Não falta aviso sobre o perigo de colapso da saúde no RN; isolamento não é fla-flu – ouça os especialistas

Ocupação de leitos para Covid-19 chega a 100% em Natal. Em Mossoró a situação não é distinta. O sistema tem alguma capacidade de expansão, mas é algo limitado diante da possibilidade do aumento dos infectados (veja a matéria da tribuna do norte a respeito do assunto aqui). Não está faltando aviso. Caminhamos para o colapso.

Siga o isolamento social. A política não pode ser encarada como fla-flu, pois há opiniões fundamentadas e obscurantismos sendo espalhados. Elas não se equivalem. Os especialistas estão demonstrando, através de estudos comparativos, que o isolamento salva vidas e ajuda a não afogar o sistema de saúde.

Há ainda também uma falsa questão no ar, para legitimar a incompetência de terceiros. Não é o isolamento que acaba com a economia, mas a pandemia. Países e estados americanos que não fizeram isolamento tiveram uma situação muito mais deletéria em termos de número de mortos e não conseguiram diminuir o impacto econômico negativo. Enquanto não estabilizarmos o vírus não há economia.
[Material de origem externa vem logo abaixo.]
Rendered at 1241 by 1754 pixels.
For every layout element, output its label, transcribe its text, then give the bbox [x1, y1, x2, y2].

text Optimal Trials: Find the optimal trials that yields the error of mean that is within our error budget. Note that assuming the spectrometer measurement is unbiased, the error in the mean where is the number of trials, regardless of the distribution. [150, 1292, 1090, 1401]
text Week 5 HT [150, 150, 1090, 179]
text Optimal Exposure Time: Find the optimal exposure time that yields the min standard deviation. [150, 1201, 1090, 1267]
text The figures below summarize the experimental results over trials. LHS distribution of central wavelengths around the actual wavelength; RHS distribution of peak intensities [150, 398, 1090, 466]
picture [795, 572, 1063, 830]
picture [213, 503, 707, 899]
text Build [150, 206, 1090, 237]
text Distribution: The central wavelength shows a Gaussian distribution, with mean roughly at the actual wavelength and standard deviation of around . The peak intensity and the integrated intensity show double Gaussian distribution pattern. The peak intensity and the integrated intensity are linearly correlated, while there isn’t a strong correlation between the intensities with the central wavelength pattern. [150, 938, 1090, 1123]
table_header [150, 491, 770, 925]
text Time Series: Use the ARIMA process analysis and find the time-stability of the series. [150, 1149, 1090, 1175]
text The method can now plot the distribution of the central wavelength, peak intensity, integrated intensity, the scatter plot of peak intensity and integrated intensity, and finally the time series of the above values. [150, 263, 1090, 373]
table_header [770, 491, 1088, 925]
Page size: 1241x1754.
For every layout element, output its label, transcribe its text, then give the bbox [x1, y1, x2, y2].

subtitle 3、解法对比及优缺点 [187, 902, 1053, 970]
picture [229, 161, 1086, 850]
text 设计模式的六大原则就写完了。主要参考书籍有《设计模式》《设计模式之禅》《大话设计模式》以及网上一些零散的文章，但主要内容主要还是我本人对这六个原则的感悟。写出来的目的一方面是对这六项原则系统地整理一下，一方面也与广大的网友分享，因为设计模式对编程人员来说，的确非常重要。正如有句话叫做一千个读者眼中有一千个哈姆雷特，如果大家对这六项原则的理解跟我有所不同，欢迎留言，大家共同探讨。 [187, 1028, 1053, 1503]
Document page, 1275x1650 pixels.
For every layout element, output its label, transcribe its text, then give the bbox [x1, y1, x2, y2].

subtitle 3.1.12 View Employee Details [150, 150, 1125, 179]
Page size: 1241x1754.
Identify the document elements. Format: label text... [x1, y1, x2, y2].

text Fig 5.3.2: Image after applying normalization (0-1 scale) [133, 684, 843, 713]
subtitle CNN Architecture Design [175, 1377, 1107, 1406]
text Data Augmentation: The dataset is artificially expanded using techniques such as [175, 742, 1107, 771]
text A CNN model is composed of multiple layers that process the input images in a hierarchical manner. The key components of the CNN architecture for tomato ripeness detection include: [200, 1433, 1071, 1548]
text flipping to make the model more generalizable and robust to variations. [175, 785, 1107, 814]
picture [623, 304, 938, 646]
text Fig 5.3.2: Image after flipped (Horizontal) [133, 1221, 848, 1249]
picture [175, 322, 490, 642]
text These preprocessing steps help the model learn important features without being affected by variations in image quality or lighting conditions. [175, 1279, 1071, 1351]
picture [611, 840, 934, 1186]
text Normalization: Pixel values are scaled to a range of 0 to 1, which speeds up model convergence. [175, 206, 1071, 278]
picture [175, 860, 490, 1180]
Além disso, enquanto o ministro da saúde, Nelson Teich, já deixou claro que a pasta é a favor do isolamento, Jair Bolsonaro, que manda no ministro, fala como se fosse contrário a ele e até encena ações nesse sentido. Por que ele faz isso? Porque quer culpar o isolamento, hoje capitaneado pelos governadores e prefeitos, pela crise econômica, uma forma de se desresponsabilizar pelas consequências negativas que virão e por a culpa no “sistema político”. Trata-se de espantalho. Mas sua sinalização ambígua tem efeito concreto. Quem acredita em suas palavras, tende a descumprir o isolamento e a superlotar os hospitais.

Não caia nessa. Consulte quem entende do assunto e veja os exemplos de sucesso e fracasso que vêm de outras regiões e países.

ALTERNATIVA

Sim, um punhado de países estabilizou a covid-19 sem fazer isolamento social. Mas se queríamos envereadar por esse caminho, fizemos tudo que não deveríamos.

Nações como a Coreia do Sul, Cingapura e Suécia são utilizadas como exemplo em grupos de whatsapp.

Só que eles fazem testes em massa para identificar e isolar doentes, fortaleceram seus sistemas de saúde para o recebimento dos infectados e produziram amplas campanhas de etiqueta de higiene e isolamento social voluntário. E, ainda assim, as escolas e eventos que gerem aglomeração também foram fechados.

Ora, é tudo que não fizemos. Somos um dos países que menos testam no mundo. Desde março que o governo federal promete adquirir testes, sem efetivar a ação na prática. Uma pessoa só é examinada quando já se encontra sem ar. Sequer todos os mortos estão sendo testados, aumentando a subnotificação.

O ministério da saúde resolveu adquirir os respiradores na indústria nacional e eles só ficarão prontos em outubro. E não há campanha alguma incentivando o uso de máscara e o isolamento social voluntário. Tudo amplamente divulgado pela imprensa.

Em resumo, se nos comportamos como o Irã, que deixou a pandemia correr solta, não podemos sonhar com os resultados da Coreia do Sul.

E, ainda assim, vale enfatizar. Esses países também sofreram forte revés econômico.